Upah Minim, Batik Pace Kesulitan Cari Generasi Penerus
Batik Pace menjadi salah satu karya khas Kabupaten Pacitan. Sayangnya warisan budaya ini juga dalam kondisi yang semakin sulit.
Halo Berita
Halopacitan, Pacitan – Dukuh Ngerjoso, Dusun Kayen, Desa Purwosari, Kecamatan Pacitan, menjadi sentra produksi batik khas Pacitan tersebut. Ada sekitar 20 perajin yang masih aktif membatik dengan mayoritas berusia di atas 50 tahun.
“Semua pembatik sudah tak muda lagi, semua sudah bercucu” kata Suwarni (54) salah seorang perajin yang pernah melayani pesanan dari Susilo Bambang Yudhoyono dan Boediono saat masih menjabat sebagai presiden dan wakil presiden.
Menurut keterangan para perajin, saat ini sulit mencari anak muda yang mau meneruskan pekerjaan tersebut. “anak-anak sini tidak ada yang mau membatik, mereka lebih memilih bekerja di pabrik rokok, mungkin karena gajinya lebih banyak” tambahnya saat ditemui Halopacitan Senin (22/10/2018).

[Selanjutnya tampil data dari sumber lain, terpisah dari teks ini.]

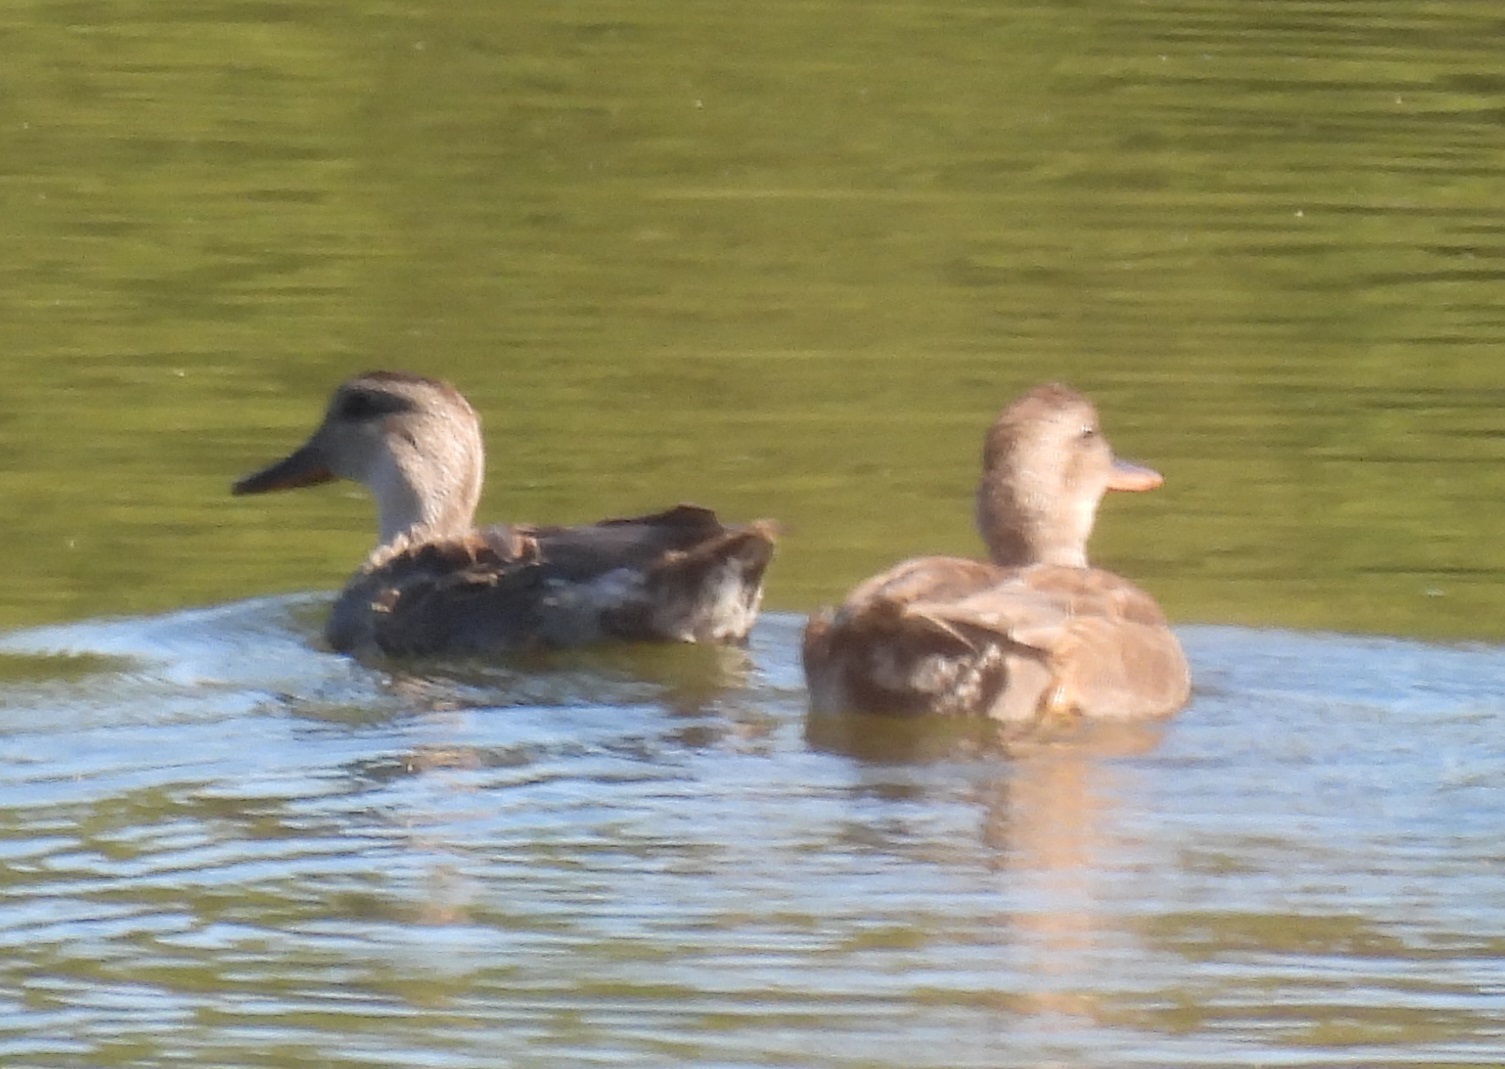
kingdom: Animalia
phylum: Chordata
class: Aves
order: Anseriformes
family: Anatidae
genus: Mareca
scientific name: Mareca strepera
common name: Gadwall
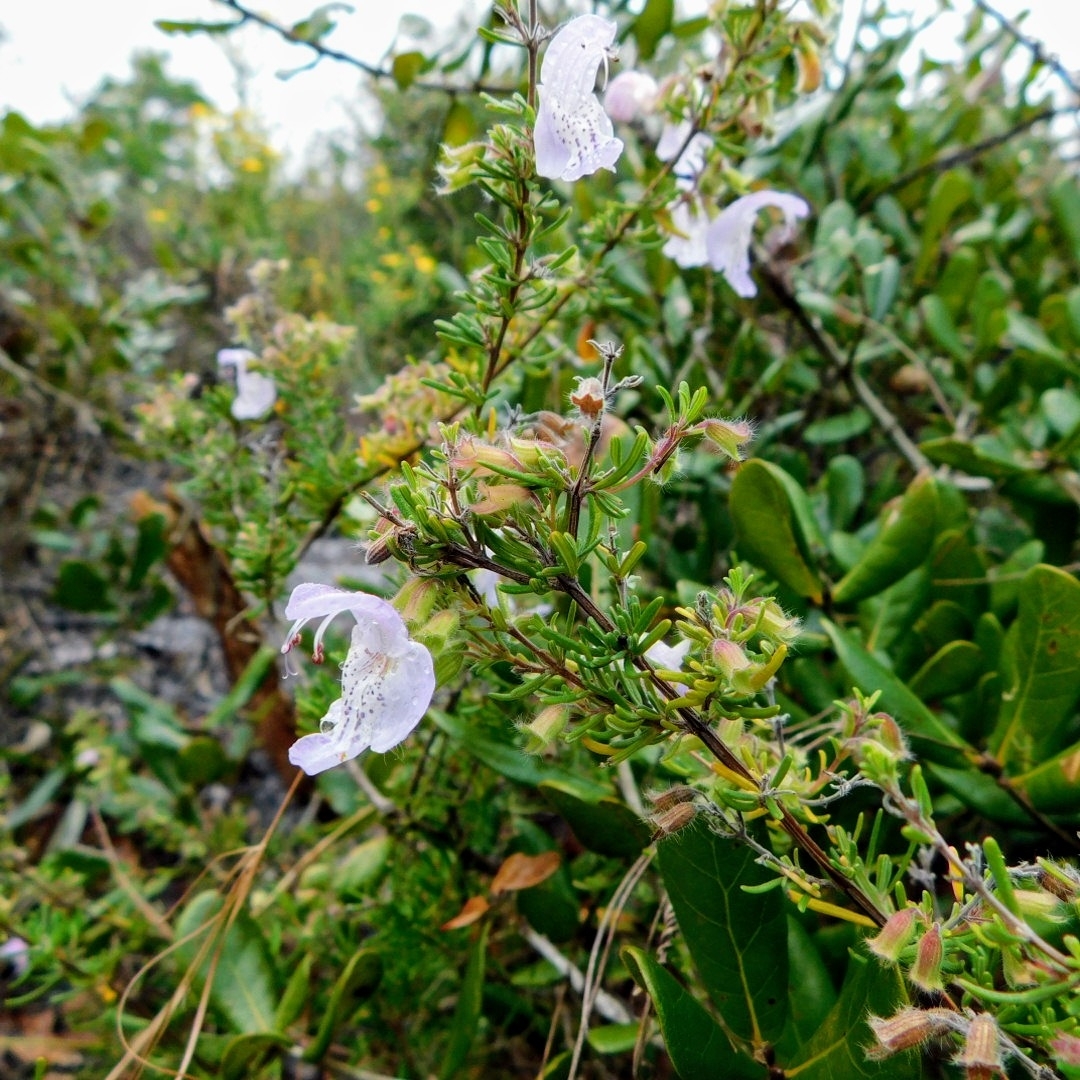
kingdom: Plantae
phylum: Tracheophyta
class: Magnoliopsida
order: Lamiales
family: Lamiaceae
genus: Conradina
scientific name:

Dia mengakui, upah membatik memang cukup rendah yakni hanya Rp10.000 per lembar. Bagi perajin yang sudah berpengalaman seperti Suwarni, satu lembar bisa diselesaikan selama tiga jam. “Mulai bekerja dari jam 09.00 sampai jam 16.00 WIB, dalam sehari rata-rata mendapatkan 3-4 helai kain batik,” tambahnya.
Batik Pace memang tidak bisa dilepaskan dari sejarah Pacitan. Produksi batik ini sudah ada sejak tahun 1950an. Motif Batik Pace banyak diinsprasi oleh sejarah dan keindahan alam wilayah buah pace atau mengkudu dan karang laut.
“Batik Pace adalah warisan budaya, jika tidak dilestarikan, pacitan akan kehilangan salah satu ciri khasnya” tutur Suwarni di sela-sela meniup cantingnya.